The airport. The plane that was nothing more than a steel tube coasting through the air. The lights, the crowds, the distance from her safe little apartment with the shelves full of card games and her computer and everything else she needed just a few clicks away.
“I can’t,” Theo blurted.
She pulled Penny and Andie out of their reverie. They were already getting excited about hotel rooms and cocktails and exploring the Strip, and now they were both staring at Theo. Andie looked sympathetic but Penny had a hard look in her eyes that reminded Theo of their dad. He was the tough-love type, always telling her to ‘suck it up’ rather than let her weasel her way out of the things that scared her.
“You have to,” she said. “I’m sorry, but you’re my co-maid of honor and I need you at my bachelorette party.”
“You’ll have Andie-”
“I love Andie, but you’re my sister,” Penny said. “It’s just for a few days – Friday to Sunday – and it’s not happening for nine more months. I figured we’d go in April before the weather in Nevada gets too brutal.”
Theo’s whole body felt too hot, like someone had turned her internal thermostat way up. The trip could be in a week or eight years from now and she’d feel exactly the same way about it – Penny might as well be asking her to go to freaking Moon Base 9.
“I want to,” Theo said. Lie. “I’ll do my best.” Another lie. She was already brainstorming a dozen ways she could get out of it. Work obligations. Sudden illness. She’d pick a fight with Penny the day before the trip if she had to. It wasn’t that Theo was looking forward to disappointing her sister – after close to three decades of fighting the same exhausting battles over and over inside her own mind, she would love to just get on a plane and travel carefree across the country.
But Theo was barely capable of getting out of her chair right now, let alone taking all the steps required to go to Vegas and come back in one piece.
“I’m sorry, but that’s not good enough,” Penny said, her hands on her hips.
Well, that was new. Theo’s pulse started racing again. Everyone in her family was used to Theo’s anxiety-related limitations and she’d trained them a long time ago to expect a certain failure rate when it came to following through on plans. She always meant well, but sometimes she’d be standing in the doorway of her apartment, all ready to show up and not be a disappointment for once. But then a little voice inside her head would whisper in her ear, It’s not safe out there. And she’d be frozen to the floor.

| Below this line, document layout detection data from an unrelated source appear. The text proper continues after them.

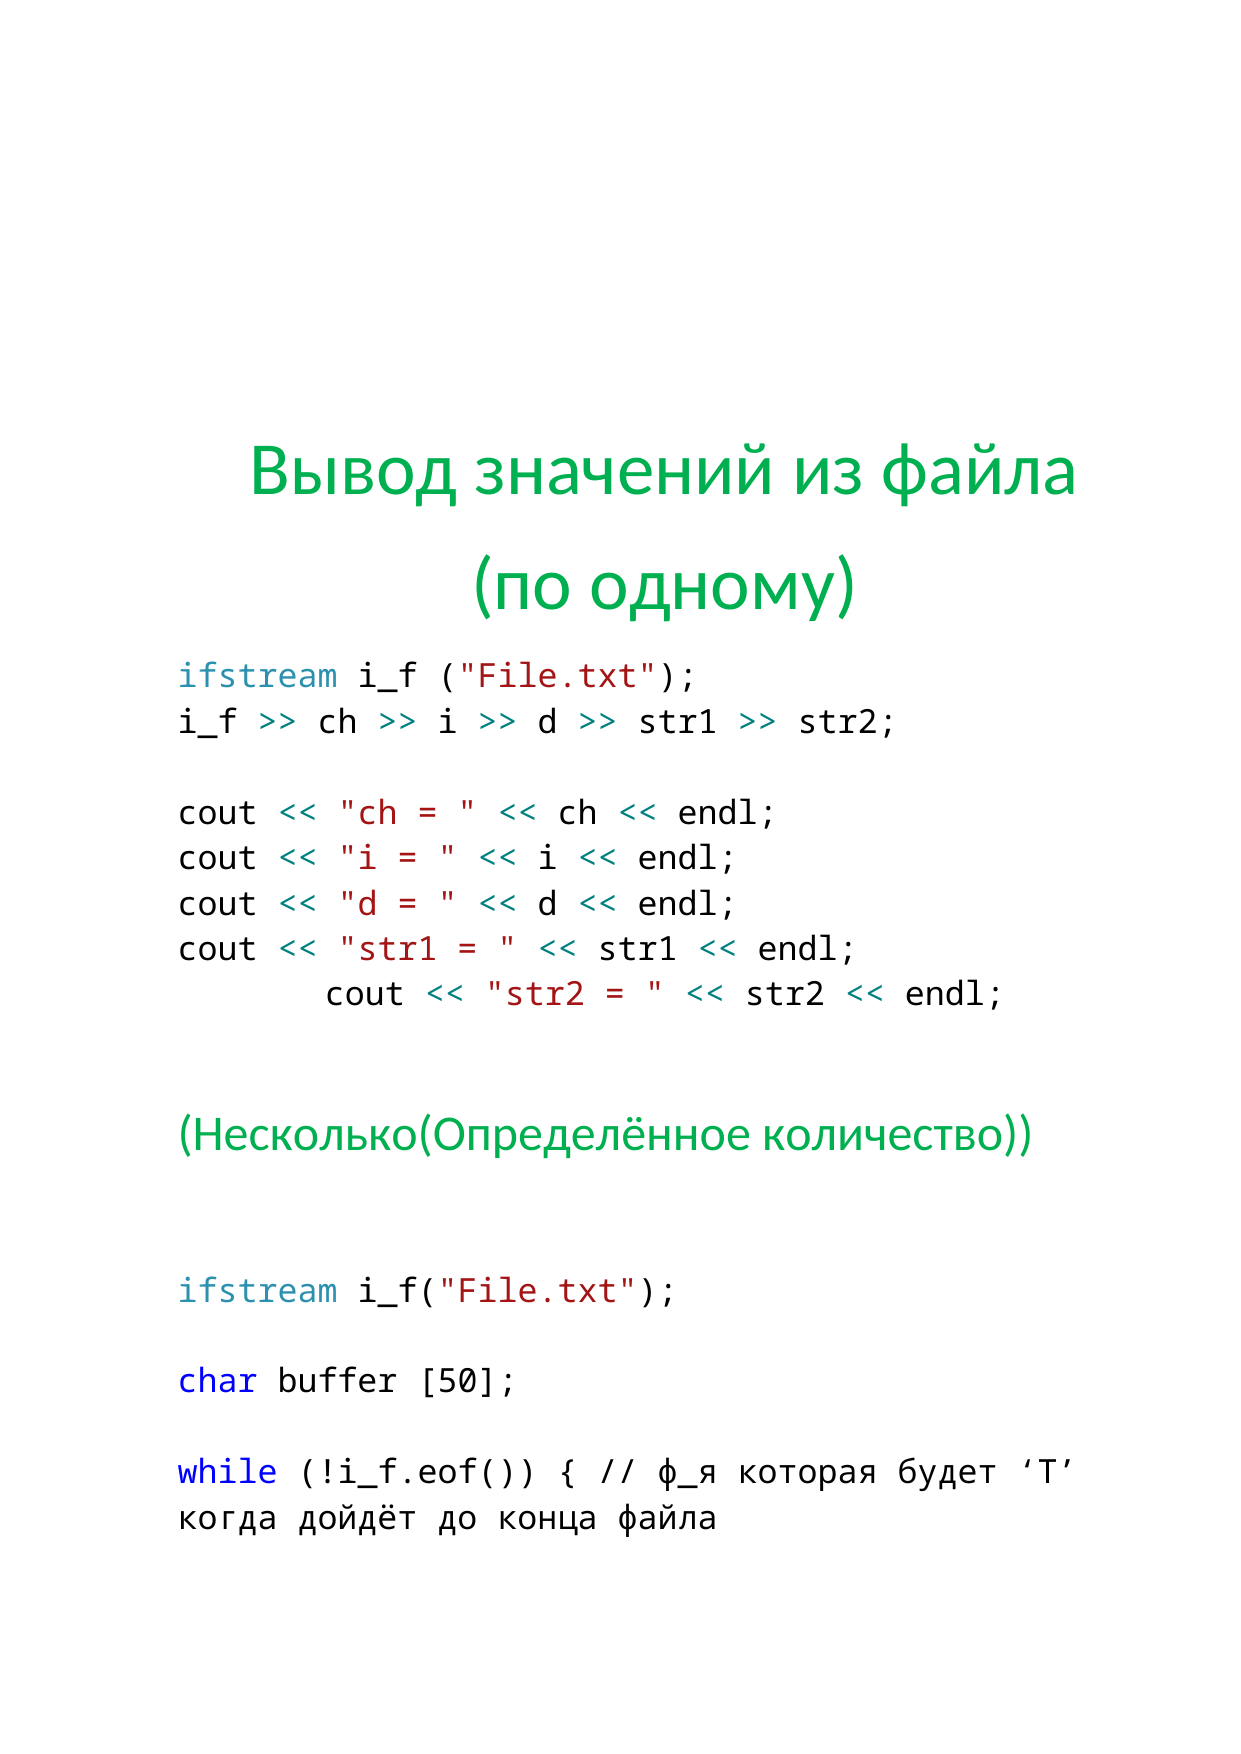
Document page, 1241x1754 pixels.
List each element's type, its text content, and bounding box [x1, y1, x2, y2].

text char buffer [50]; [177, 1357, 1152, 1403]
text cout << "str2 = " << str2 << endl; [177, 970, 1152, 1016]
text (Несколько(Определённое количество)) [177, 1101, 1152, 1162]
text ifstream i_f ("File.txt"); [177, 652, 1152, 698]
text cout << "d = " << d << endl; [177, 879, 1152, 925]
text ifstream i_f("File.txt"); [177, 1266, 1152, 1312]
text Вывод значений из файла [177, 421, 1152, 513]
text i_f >> ch >> i >> d >> str1 >> str2; [177, 698, 1152, 743]
text while (!i_f.eof()) { // ф_я которая будет ‘T’ когда дойдёт до конца файла [177, 1448, 1152, 1539]
text cout << "i = " << i << endl; [177, 834, 1152, 879]
text cout << "ch = " << ch << endl; [177, 788, 1152, 834]
text (по одному) [177, 537, 1152, 628]
text cout << "str1 = " << str1 << endl; [177, 925, 1152, 970]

Her family might not understand it, but they accepted it.
Until now, apparently.
“I don’t ask much of you,” Penny said. “Do you know how much of a pain in the ass it is to carry twenty pounds of wedding invitations across town on the subway? But I brought them to you because I know you’re more comfortable here. I do shit like that for you all the time, Theo, and I don’t mind. But this is my wedding. I want to go to Vegas with my best friends to celebrate and my sister will be there.”
Those blue eyes could turn icy when Penny was angry. Theo had seen it a few times, like when Andie told the entire middle school about Penny’s embarrassing crush on a teacher, or when Mom grounded Penny for a month over a dented bumper that had actually been a successful frame-job by Theo. She never got used to it when that icy stare was directed at her. Theo shivered and said, “Okay.”
Easier said than done – much easier said than done. But obviously Penny wasn’t messing around and Theo’s well of excuses had run dry. It didn’t matter if Theo had crippling agoraphobia, or if her boss needed her to work through the weekend, or if she was so sick she was actually dead. She was going to freaking Vegas in April.